UCLA

Data are an essential factor in the fourth industrial revolution, demanding engineers and scientists to leverage and analyze their potential for significantly improving the efficiency of industrial processes and their control systems. In classical industrial process control systems, the models are constructed using linear data-driven approaches, where parameters are adjusted based on experimental or simulated data. In certain critical control loops focused on optimizing profits, first-principles models are used to describe the fundamental physico-chemical phenomena, incorporating a small set of parameters derived from industrial or simulation data. However, despite the effectiveness of these classical modeling methods in many studies, there persists a significant challenge when modeling large-scale, complex nonlinear systems within the field of process engineering. Traditional approaches often fall short of accurately representing the complexities and nonlinear dynamics inherent in large-scale industrial processes. Therefore, there are continuous efforts to conduct extensive studies on effective tools for model development and evaluation techniques. This is crucial because process models play a central role in advanced control strategies, particularly, model-based control systems such as model predictive control (MPC) and economic MPC (EMPC) frameworks. Therefore, accurate construction and evaluation of these models will contribute to achieving the desired performance and ensuring operational efficiency, ultimately leading to robust and reliable control systems.

Machine learning techniques have proven to be an effective modeling tool in many engineering applications. More specifically, machine learning models have been used to model large-scale, complex nonlinear systems. These models are then integrated into MPC to achieve closed-loop stability. Among the many types of machine learning techniques, recurrent neural networks (RNNs) are widely used to model nonlinear processes involving time series data. This is due to their special structure, which allows useful previous information to be retained. In addition to complexities arising from nonlinearities and the large-scale nature of practical industrial processes, and challenges in modeling these systems, time delays pose significant challenges in nonlinear control systems. These delays can arise due to various sources such as transportation lags, sensor and actuator response times. Such delays can lead to instability, oscillations, and overall degradation in the performance of the control system. Hence, addressing these delays is crucial for maintaining the system's stability and optimizing its performance. Besides time-delay systems, there are also systems that experience different time-scale multiplicity, known as two-time scale systems. These types of systems require specific techniques to handle and design efficient model-based controllers to achieve closed-loop stability. Additionally, this dissertation includes an assessment of generalization error bounds for different types of machine learning models to evaluate their performance and reliability in various scenarios.

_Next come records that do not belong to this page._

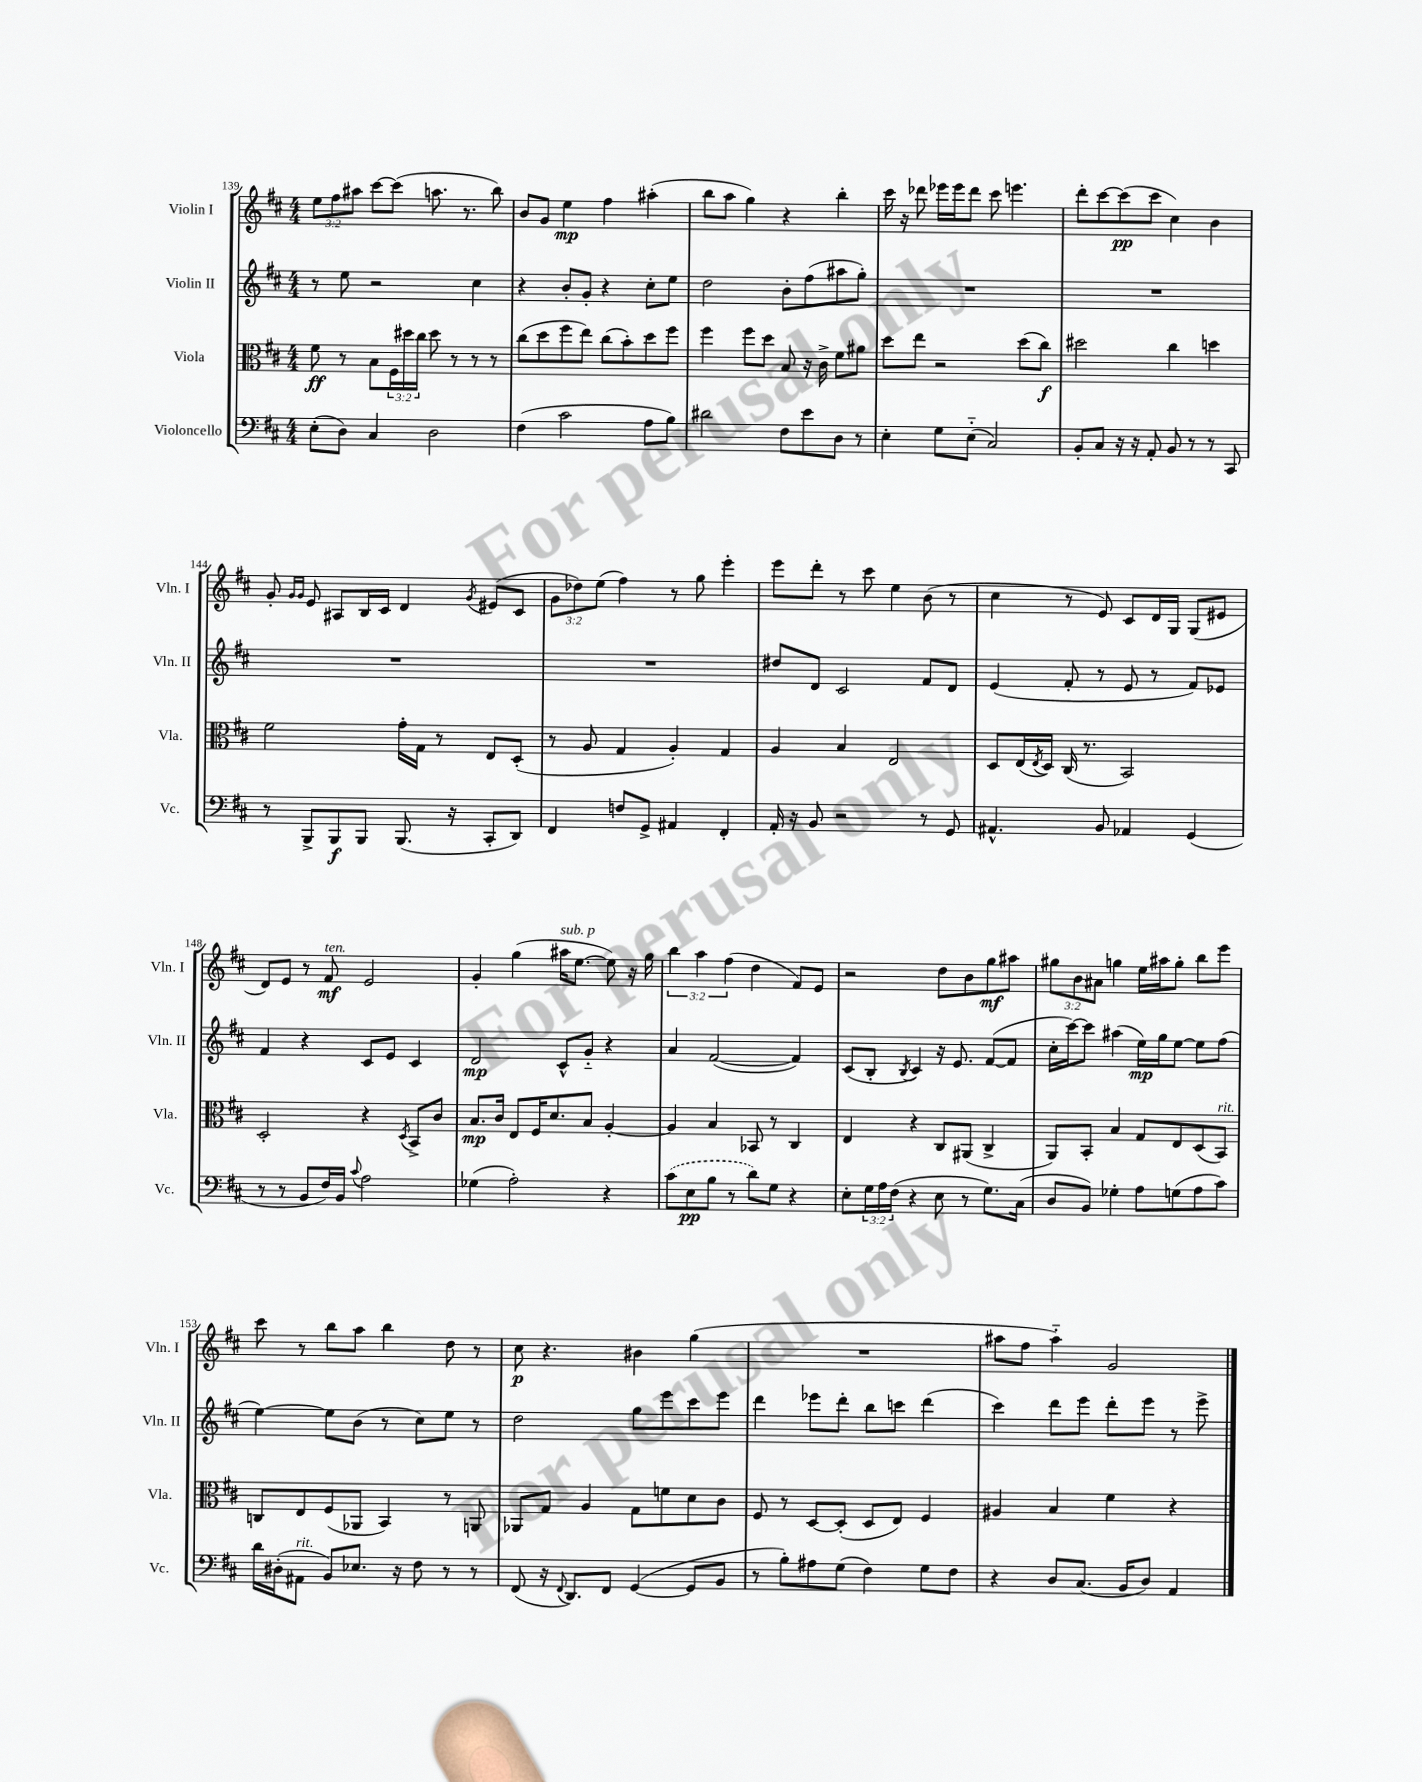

**kern	**kern	**kern	**kern
*staff4	*staff3	*staff2	*staff1
*clefF4	*clefC3	*clefG2	*clefG2
*k[f#c#]	*k[f#c#]	*k[f#c#]	*k[f#c#]
*M4/4	*M4/4	*M4/4	*M4/4
(8E'\L	8f#\	8r	12ee\L
.	.	.	12ff#\
8D\J)	8r	8ee\	.
.	.	.	12aa#\J
4C#/	8B\L	2r	[8ccc#\L
.	24F#\L	.	(8ccc#\]J
.	24dd#\	.	.
.	24cc#\JJ	.	.
2D\	8dd#\	.	8.aa\
.	8r	.	.
.	.	.	8.r
.	8r	4cc#\	.
.	8r	.	8bb\)
=	=	=	=
(4F#\	(8cc#\L	4r	8b/L
.	8dd\	.	8g/J
2c#\	8ff#\	8b'/L	4ee\
.	8ee\J)	8g'/J	.
.	(8cc#\L	4r	4ff#\
.	8b'\)	.	.
8A\L	8dd\	8cc#'\L	(4aa#'\
8B\J)	8ff#\J	8ee\J	.
=	=	=	=
2d#\	4ff#\	2dd\	8bb\L
.	.	.	8aa\J
.	8ff#\L	.	4gg\)
.	8dd\J	.	.
8F#\L	8B/	8b'\L	4r
8e\	16r	(8ff#\	.
.	16c#^\	.	.
8D\J	8f#\L	8aa#\	4bb'\
8r	8a#\J	8gg'\J)	.
=	=	=	=
4E'\	8dd\L	1r	16ccc#\
.	.	.	16r
.	8ee\J	.	8ddd-\
8G\L	2r	.	16eee-\LL
.	.	.	16eee-\J
(8E'~\J	.	.	8ddd-\J
2C#/)	.	.	8ccc#\
.	.	.	4.eee\
.	(8dd\L	.	.
.	8cc#\J)	.	.
=	=	=	=
8BB'/L	2dd#\	1r	8ddd'\L
8C#/J	.	.	[8ccc#\
16r	.	.	(8ccc#\]
16r	.	.	.
8AA'/	.	.	8ccc#\J
8BB/	4cc#\	.	4cc#\)
8r	.	.	.
8r	4dd\	.	4b\
8CC#/	.	.	.
=	=	=	=
8r	2f#\	1r	8g'/
.	.	.	16qqg/LL
.	.	.	16qqg/JJ
8BBB^/L	.	.	8e/
8BBB/	.	.	8A#/L
8BBB/J	.	.	16B/L
.	.	.	16c#/JJ
(8.BBB/	16g'\LL	.	4d/
.	16G\JJ	.	.
.	8r	.	.
16r	.	.	.
.	.	.	8qg/
8CC#'/L	8E/L	.	(8e#/L
8DD/J)	(8D'/J	.	8c#/J
=	=	=	=
4FF#/	8r	1r	12g\L
.	.	.	12dd-\)
.	8A/	.	.
.	.	.	(12ee\J
8F/L	4G/	.	4ff#\)
8GG^/J	.	.	.
4AA#/	4A'/)	.	8r
.	.	.	8gg\
4FF#'/	4G/	.	4eee'\
=	=	=	=
16AA'/	4A/	8dd#/L	8eee\L
16r	.	.	.
8BB/	.	8d/J	8ddd'\J
2r	4B/	2c#/	8r
.	.	.	8ccc#\
.	2E/	.	4ee\
8r	.	8f#/L	(8b\
8GG/	.	8d/J	8r
=	=	=	=
4.AA#^^/	8D/L	(4e/	4cc#\
.	(16E/L	.	.
.	8qE/	.	.
.	16D/JJ)	.	.
.	(16C#/	8f#'/	8r
.	8.r	.	.
8BB/	.	8r	8e/)
4AA-/	2BB/)	8e/	8c#/L
.	.	8r	16d/L
.	.	.	16G/JJ
(4GG/	.	8f#/L)	(8G/L
.	.	8e-/J	8e#/J
=	=	=	=
8r	2D'/	4f#/	8d/L)
8r	.	.	8e/J
8BB/L	.	4r	8r
16F#/L)	.	.	8f#/
16BB/JJ	.	.	.
8qqc#/	.	.	.
2A\	4r	8c#/L	2e/
.	.	8e/J	.
.	8qD/	.	.
.	8BB^/L	4c#/	.
.	8c#/J	.	.
=	=	=	=
(4G-\	8.B/L	2d/	4g'/
.	16c#/Jk	.	.
2A'\)	8E/L	.	(4gg\
.	16F#/K	.	.
.	8.d/	.	.
.	.	8c#^^/L	16aa#\LK
.	.	.	[8.ee\J
.	8B/J	8g'~/J	.
4r	[4A'/	4r	8ee\])
.	.	.	16r
.	.	.	16gg\
=	=	=	=
(8c#\L	4A/]	4a/	6bb\
8E\	.	.	.
.	.	.	6aa\
8B\J	4B/	([2f#/	.
.	.	.	(6ff#\
8r	.	.	.
8d\L)	8BB-/	.	4dd\
8G\J	8r	.	.
4r	4C#/	4f#/])	8f#/L)
.	.	.	8e/J
=	=	=	=
8E'\L	4E/	(8c#/L	2r
24G\L	.	8B'/J	.
24A\	.	.	.
(24F#\JJ	.	.	.
.	.	8qB/	.
4r	4r	4c#/)	.
8E\	8C#/L	16r	8dd\L
.	.	8.e/	.
8r	(8AA#/J	.	8b\
8.G\L)	4C#^/	([8f#/L	8gg\
.	.	8f#/]J	8aa#\J
(16C#\Jk	.	.	.
=	=	=	=
8D/L	8AA/L)	16cc#'\LL	12gg#\L
.	.	[16ccc#\J)	.
.	.	.	12b\
8BB/J)	8BB'/J	8ccc#\]J	.
.	.	.	12a#\J
4G-'\	4B/	(4aa#\	4gg\
8A\L	8G/L	16ee\LL)	16ee\LL
.	.	16gg\J	16aa#\J
(8G\	8E/	[8ee\J	8gg'\J
8A\	(8D/	8ee\]L	8bb\L
8c#\J)	8BB/J)	(8ff#\J	8eee\J
=	=	=	=
16d\LL	8C/L	[4ee\)	8ccc#\
(16D#'\J	.	.	.
8AA#\J	8E/	.	8r
8BB/L)	(8F#/	8ee\]L	8bb\L
8.E-/J	8AA-/J	(8b\J	8aa\J
.	4BB/)	8r	4bb\
16r	.	.	.
8F#\	.	8cc#\L)	.
8r	8r	8ee\J	8dd\
8r	8AA/	8r	8r
=	=	=	=
(8FF#/	8AA-/L	2dd\	8cc#\
16r	8G/J	.	4.r
8qqFF#/	.	.	.
8.DD/L)	.	.	.
.	4A/	.	.
8FF#/J	.	.	.
([4GG/	8G\L	8gg\L	4b#\
.	8f\	8eee\	.
8GG/]L	8d\	8ccc#\	(4gg\
8BB/J	8c#\J	8eee\J	.
=	=	=	=
8r	8F#/	4ddd\	1r
8B'\L)	8r	.	.
8A#\	[8D/L	8eee-\L	.
(8G\J	(8D'/]J	8ddd'\J	.
4F#\)	8D/L	8bb\L	.
.	8E/J)	8ccc\J	.
8G\L	4F#/	(4ddd\	.
8F#\J	.	.	.
=	=	=	=
4r	4A#/	4ccc#\)	8aa#\L
.	.	.	8ff#\J
8D/L	4B/	8ddd\L	4aa#'~\)
(8.C#/J	.	8eee\J	.
.	4f#\	8ddd'\L	2g/
16BB/LK	.	.	.
8D/J)	.	8eee\J	.
4AA/	4r	8r	.
.	.	8eee^\	.
==	==	==	==
*-	*-	*-	*-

In response to the factors highlighted, this dissertation presents the integration of machine learning techniques with model predictive control to stabilize the dynamics of nonlinear chemical processes. The dissertation begins with a comprehensive overview of its motivation, background, and structure. Then, it discusses the use of machine learning models within a model predictive control framework to stabilize a nonlinear system with time-delays. Additionally, the design of a machine learning-based predictor to compensate the effect of inputs delays is discussed. The closed-loop stability of the system achieved with Lyapunov-based model predictive controllers is investigated through theoretical analysis. Subsequently, a theoretical framework for deriving generalization error bounds for RNNs, partially connected recurrent RNNs, and long short-term memory (LSTM) RNNs are introduced. Next, we study generalization error bounds for models capturing the dynamics of two-time-scale systems and present simulation studies to address the modeling criteria of these systems under MPC frameworks, along with the necessary assumptions to achieve closed-loop stability. Throughout the dissertation, control methods are validated through their application in numerical simulations of nonlinear chemical processes, highlighting their effectiveness, performance and reliability.